I'm more atonal than harmonious these days.


I'm the minor second. The tritone. Over and over and over again. Little kid on piano. Keyboard. With the mom with the headache, screaming. CANT YOU JUST BE QUIET.


I'm both.


Hyperawareness. Hypersensitivity. Either I want Jack to hold me, or I get scared from any friendly touch. Personal space expands to the room. Do not enter without permission. This gets hard when it's a tiny apartment.


My word for next year is “better”.


If only because the alternative is too scary to contemplate.

Tuesday, September 28, 2010

Connections


I write this while listening to something called SolarBeat that Suzie introduced to me via a lj post and a twitter account.

And I made this little talisman of sorts. To keep in my wallet. To make me smile when I need to. All because a friend Kurt told me about this wonderful lady and her 37 days.



The best part?

I feel creative again.


Sunday, September 12, 2010

Oh it's fall all right

Sitting in his (our) kitchen because there is no room for a desk of my own. Drinking coffee, postponing finishing Zero History.

It's a cold rainy day.
He's sleeping still. And will probably continue to.
And I won't wake him.

Our (his) space.

For the first time in five years, I feel like I can be home.

It's not perfect. And not totally comfortable (no desk, not enough bookshelf space), but it's closer than anything I've had the past five years.

My space being reworked into our space.



The words coming back again.
Ruling planets going back around the proper way.

Thankyou
THANKYOU


Thank you.

Monday, August 2, 2010

Present Tense

Trying to breathe is hard.

I'd rather turn to liquids and sleep.

Instead of turning on others.

Screaming over broken glass in hotel parking lots.

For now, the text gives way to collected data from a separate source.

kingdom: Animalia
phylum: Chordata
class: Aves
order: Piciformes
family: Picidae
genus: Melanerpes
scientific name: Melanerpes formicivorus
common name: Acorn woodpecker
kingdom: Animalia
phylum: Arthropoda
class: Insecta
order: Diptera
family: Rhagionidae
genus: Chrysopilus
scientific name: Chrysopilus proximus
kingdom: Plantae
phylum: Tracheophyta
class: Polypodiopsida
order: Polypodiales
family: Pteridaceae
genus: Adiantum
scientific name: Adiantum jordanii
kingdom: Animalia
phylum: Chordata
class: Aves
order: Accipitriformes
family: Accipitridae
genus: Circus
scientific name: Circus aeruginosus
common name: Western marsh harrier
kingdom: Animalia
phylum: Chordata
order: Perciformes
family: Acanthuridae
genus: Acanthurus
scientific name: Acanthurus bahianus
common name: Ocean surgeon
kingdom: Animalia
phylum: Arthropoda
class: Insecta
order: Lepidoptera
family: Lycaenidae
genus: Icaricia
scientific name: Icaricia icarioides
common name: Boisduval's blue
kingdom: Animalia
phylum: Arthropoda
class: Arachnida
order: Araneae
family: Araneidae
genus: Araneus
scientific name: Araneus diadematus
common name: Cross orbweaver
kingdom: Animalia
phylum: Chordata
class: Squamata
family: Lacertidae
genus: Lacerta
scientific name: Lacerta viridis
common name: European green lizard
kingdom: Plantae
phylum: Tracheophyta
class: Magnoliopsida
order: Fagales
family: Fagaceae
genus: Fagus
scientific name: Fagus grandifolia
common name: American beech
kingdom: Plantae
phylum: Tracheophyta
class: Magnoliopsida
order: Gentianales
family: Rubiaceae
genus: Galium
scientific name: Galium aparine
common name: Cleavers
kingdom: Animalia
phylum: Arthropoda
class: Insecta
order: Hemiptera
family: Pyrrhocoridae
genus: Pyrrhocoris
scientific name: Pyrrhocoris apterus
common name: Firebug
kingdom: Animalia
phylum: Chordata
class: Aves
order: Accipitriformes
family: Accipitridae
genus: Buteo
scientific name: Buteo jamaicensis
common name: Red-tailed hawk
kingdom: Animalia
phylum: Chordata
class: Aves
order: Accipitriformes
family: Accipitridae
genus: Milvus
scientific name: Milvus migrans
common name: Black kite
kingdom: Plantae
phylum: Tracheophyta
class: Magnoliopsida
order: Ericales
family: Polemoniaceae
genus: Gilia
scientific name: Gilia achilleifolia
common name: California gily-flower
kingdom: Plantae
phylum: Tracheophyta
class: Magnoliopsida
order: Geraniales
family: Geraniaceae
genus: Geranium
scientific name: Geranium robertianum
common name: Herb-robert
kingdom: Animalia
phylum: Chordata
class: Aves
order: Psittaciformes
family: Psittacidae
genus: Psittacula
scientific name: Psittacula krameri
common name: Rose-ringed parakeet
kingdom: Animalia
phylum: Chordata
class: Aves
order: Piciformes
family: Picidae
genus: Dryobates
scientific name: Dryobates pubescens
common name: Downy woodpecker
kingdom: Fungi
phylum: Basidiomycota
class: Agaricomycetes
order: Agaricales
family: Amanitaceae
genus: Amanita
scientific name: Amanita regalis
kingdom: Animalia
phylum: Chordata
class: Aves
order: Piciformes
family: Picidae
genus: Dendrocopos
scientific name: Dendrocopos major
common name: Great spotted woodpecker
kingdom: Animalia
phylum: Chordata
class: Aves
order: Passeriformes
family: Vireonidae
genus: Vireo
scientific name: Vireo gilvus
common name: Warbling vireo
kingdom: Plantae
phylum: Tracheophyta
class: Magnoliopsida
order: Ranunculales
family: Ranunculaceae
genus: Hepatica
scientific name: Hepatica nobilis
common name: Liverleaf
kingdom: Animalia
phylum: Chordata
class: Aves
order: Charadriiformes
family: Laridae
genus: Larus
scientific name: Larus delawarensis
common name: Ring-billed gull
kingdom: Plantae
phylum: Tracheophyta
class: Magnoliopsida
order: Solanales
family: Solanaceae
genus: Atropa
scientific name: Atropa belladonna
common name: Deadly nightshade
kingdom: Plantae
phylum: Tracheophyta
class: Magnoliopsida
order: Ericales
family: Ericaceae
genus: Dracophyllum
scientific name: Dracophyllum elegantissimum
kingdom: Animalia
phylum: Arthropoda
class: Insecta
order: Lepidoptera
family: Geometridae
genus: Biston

(And it all comes back to words and punches thrown years ago)


Retreating.
Backing up.


Reboot.

Monday, June 7, 2010

Graveyards or Beaches

It's chilly today. And I miss the sound of wind chimes.

From this angle on the front porch that no one uses, next to the front door no one uses, I'm hidden.

The clover in the front yard.
The busy road.
The stone wall that is older than my grandparents made with the same type of stone of the front porch.
Using the wifi in the house that I still don't feel too comfortable in.
(doubting I will feel comfortable anywhere anymore...)

There's a dead leaf sharing my space.
Out of the corner of my eye it looks like a mouse when the wind blows.

There's a heavy duty plastic mailbox that is overgrown with purple flowers.
It looks like a very bad Easter hat that old ladies used to wear.


(And I keep giving and giving and giving and giving, and giving, and I still feel guilty over taking anything.)

(Perhaps I should reread Ayn Rand again)

(David Markson too. God Rest His Soul. (even if one doesn't believe, it's still the thought that counts.))

The choices between beds nowadays isn't a choice.
And to be honest, J. would have both beaches and graveyards if he could.
And I'd have the water.
And mornings to myself.
And quite Sundays while everything sleeps.


And fresh air, even though it's chilly.